There was a high degree of shared haplotypes between distant demes in Guinea baboons and, to a lesser extent, in hamadryas baboons. The fact that this pattern is less pronounced in hamadryas baboons could be due to the sampling scheme, which was much patchier in this species. Including more samples from the area between the Ethiopian and the Eritrean clusters may reveal a picture in hamadryas baboons similar to that in Guinea baboons. In both species we observe shared haplotypes over distances of >500 km, a result comparable to that in, e.g., Eastern chimpanzees (Pan troglodytes schweinfurthii; Goldberg and Ruvolo 1997). These shared haplotypes could result from long-distance dispersal, but successive short dispersal events over several generations adding up to larger distances seem to be more likely considering the general biology of baboons. Alternatively, the lack of strong geographic clustering may be explained by shared haplotypes representing ancient diversity and that these ancient lineages are incompletely sorted owing to time constraints. Divergence time estimations and reconstructions of phylogeographic history suggest that Guinea baboons evolved during the same time period as all other baboon species (Zinner et al. 2011, 2013). Consequently, Guinea baboons had as much time as the other species to develop genetic clusters, and this strongly argues against the explanation of incomplete lineage sorting. Further, in female philopatric species one haplotype reaches fixation extremely quickly within demes, causing mitochondrial diversity to disappear rapidly (Hoelzer et al. 1998). This means that polymorphism caused by incomplete lineage sorting would be lost even over short evolutionary timescales, leading to a pattern of mitochondrial variation comparable to what we observed in chacma, yellow, and olive baboons.

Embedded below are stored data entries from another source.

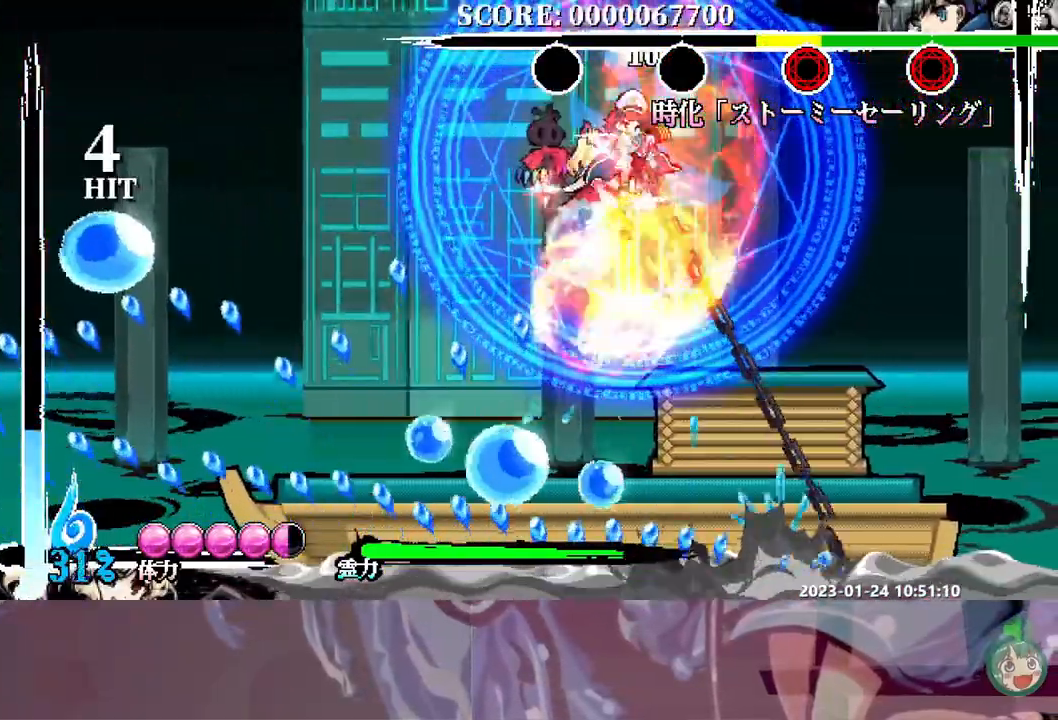
{"buttons": [], "events": [[117, "R1", "up"], [150, "DPAD_UP", "down"], [183, "B", "down"], [183, "DPAD_UP", "up"], [250, "B", "up"]]}
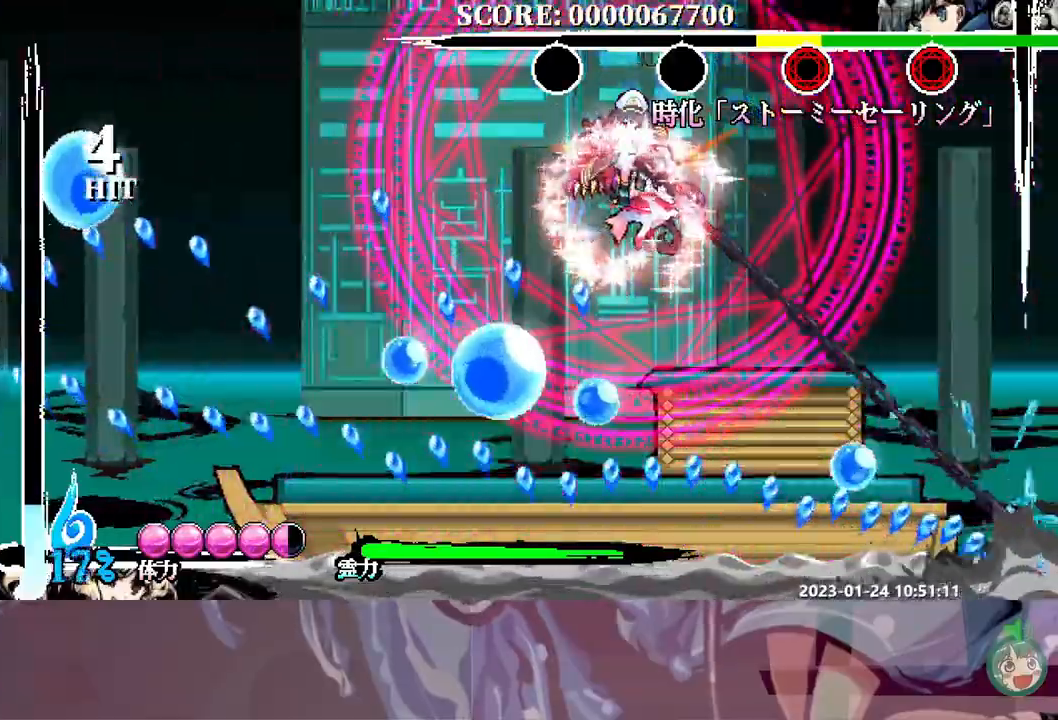
{"buttons": ["B"], "events": [[500, "B", "down"]]}
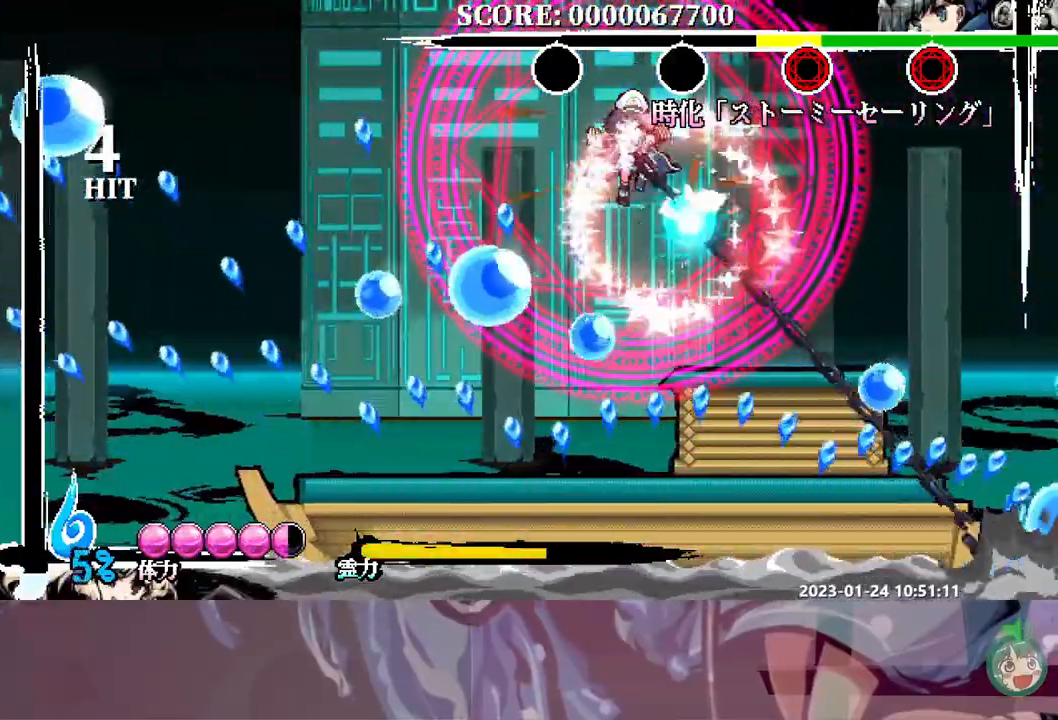
{"buttons": ["Y"], "events": [[83, "Y", "down"], [100, "B", "up"], [100, "Y", "up"], [167, "Y", "down"], [233, "Y", "up"], [333, "Y", "down"], [400, "Y", "up"], [467, "Y", "down"]]}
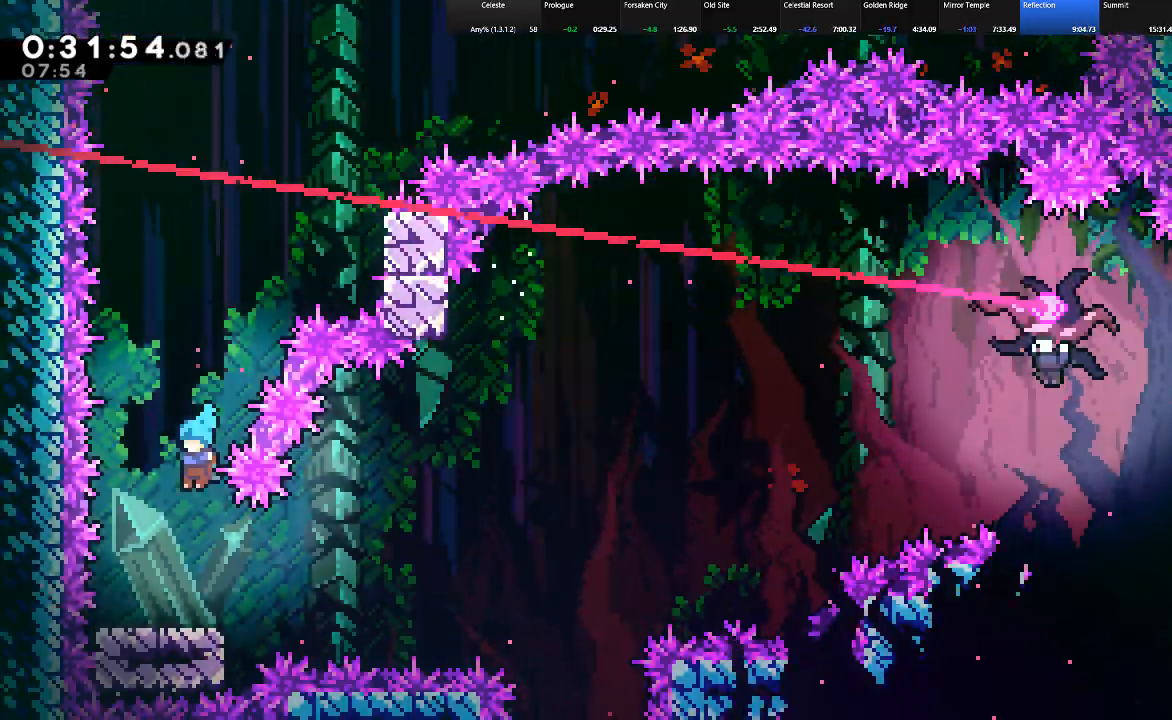
Gameplay with keyboard; each line is a JSON object with the keys held at the frame after it. "events" lists presses ("down") and releases ("up") of "c", "down", "left", "right", "shift", "up", "x" and "z" between this image and that frame as [ms after this image, input, new state], when the widget could be followed in between. No other keys are recorded. Mouse input is not recorded.
{"keys": ["shift"], "events": [[67, "left", "up"], [100, "down", "down"], [300, "down", "up"]]}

Taken together, the results of our study constitute solid evidence for female-biased gene flow in both Guinea and hamadryas baboons, sharply contrasting with the pattern observed in all other baboon species and most mammals. Unfortunately we cannot distinguish between female dispersal in the narrow sense with our mtDNA data set (where single females or small groups of females migrate) and dispersal of social units, e.g., one-male, multifemale groups in hamadryas baboons (Swedell et al. 2011) or parties (Patzelt et al. 2011) in Guinea baboons. This question can be addressed only by long-term observations of individually identified baboons, and at the genetic level by including nuclear markers in future analysis. Whereas direct behavioral observations confirm female dispersal in hamadryas baboons (Swedell et al. 2011), our study is the first indication of a general species-wide pattern of female dispersal in Guinea baboons. These results corroborate the notion that the Guinea baboon’s social system shares some important features with that of hamadryas baboons, suggesting that similar evolutionary forces have acted in their history to distinguish them from all other baboons. Although the details of female dispersal behavior in Guinea baboons remain to be clarified, our study adds to the knowledge of the biology of the genus Papio and improves our understanding of the link between behavior and genetics in primates.